> EXTRACT PROVIDED
***

Nvidia entered the DirectX 11 workstation graphics segment today, announcing several Fermi-based Quadro products. The new parts include the Quadro 6000, 5000 and 4000 cards, the Quadro 5000m mobile chip, and the Quadro Plex 7000 external visual system.
Nvidia claims its new GPUs are up to five times faster for 3D performance and eight times quicker for computational simulation than their predecessors. They also pack more VRAM, and the 5000 and 6000 series units have ECC memory. Here's a breakdown of the specs:
Product | CUDA Cores |
Memory (GDDR5) |
Memory Interface |
Memory Bandwidth |
TDP |
Quadro 4000 | 256 | 2GB | 256-bit | 89.6GB/s | 142W |
Quadro 5000 | 352 | 2.5GB | 320-bit | 120GB/s | 152W |
Quadro 6000 | 448 | 6GB | 384-bit | 144GB/s | 225W |
Quadro 5000M | 320 | 2GB | 256-bit | 76.8GB/s | 100W |
Quadro Plex 7000 | 896 | 12GB | 384-bit | 144GB/s | N/A |
The Quadro 4000 and 5000 are already available with an MSRP of $1,149 and $2,249, while the 6000 and Quadro Plex 7000 will ship later this year for $4,999 and $14,500. Workstation OEM partners include Dell, HP, Lenovo, Boxx Technologies, and NextComputing, and HP has already announced that its 17-inch EliteBook 8740W will soon be updated with the Quadro FX 5000M.

***

> RECORDED INFORMATION
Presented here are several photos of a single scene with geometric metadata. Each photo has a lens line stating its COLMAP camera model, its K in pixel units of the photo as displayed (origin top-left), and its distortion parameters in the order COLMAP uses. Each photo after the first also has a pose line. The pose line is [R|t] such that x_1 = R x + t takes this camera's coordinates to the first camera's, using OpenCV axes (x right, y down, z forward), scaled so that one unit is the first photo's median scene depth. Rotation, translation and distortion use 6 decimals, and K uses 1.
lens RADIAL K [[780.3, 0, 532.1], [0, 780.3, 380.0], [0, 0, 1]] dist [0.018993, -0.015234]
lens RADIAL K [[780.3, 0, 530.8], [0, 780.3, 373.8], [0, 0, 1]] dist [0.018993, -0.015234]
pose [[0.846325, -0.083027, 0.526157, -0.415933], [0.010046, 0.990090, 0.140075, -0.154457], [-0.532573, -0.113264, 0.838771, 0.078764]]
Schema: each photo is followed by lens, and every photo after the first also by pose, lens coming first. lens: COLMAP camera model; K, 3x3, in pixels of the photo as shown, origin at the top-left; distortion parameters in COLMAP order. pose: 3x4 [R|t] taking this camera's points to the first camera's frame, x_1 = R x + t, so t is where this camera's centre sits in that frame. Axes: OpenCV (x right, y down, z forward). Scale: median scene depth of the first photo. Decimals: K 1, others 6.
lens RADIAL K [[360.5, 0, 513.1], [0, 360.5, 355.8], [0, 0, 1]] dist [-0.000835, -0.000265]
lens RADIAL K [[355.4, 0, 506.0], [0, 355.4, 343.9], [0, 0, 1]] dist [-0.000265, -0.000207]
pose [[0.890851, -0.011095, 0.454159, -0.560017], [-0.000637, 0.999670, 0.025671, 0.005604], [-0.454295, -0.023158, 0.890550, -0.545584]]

***

> TASK
Translate this sentence from the Nvidia Quadro announcement into Spanish: "Nvidia claims its new GPUs are up to five times faster for 3D performance and eight times quicker for computational simulation than their predecessors."

> WRITTEN REPLY
Nvidia afirma que sus nuevas GPU son hasta cinco veces más rápidas en rendimiento 3D y ocho veces más rápidas en simulación computacional que sus predecesoras.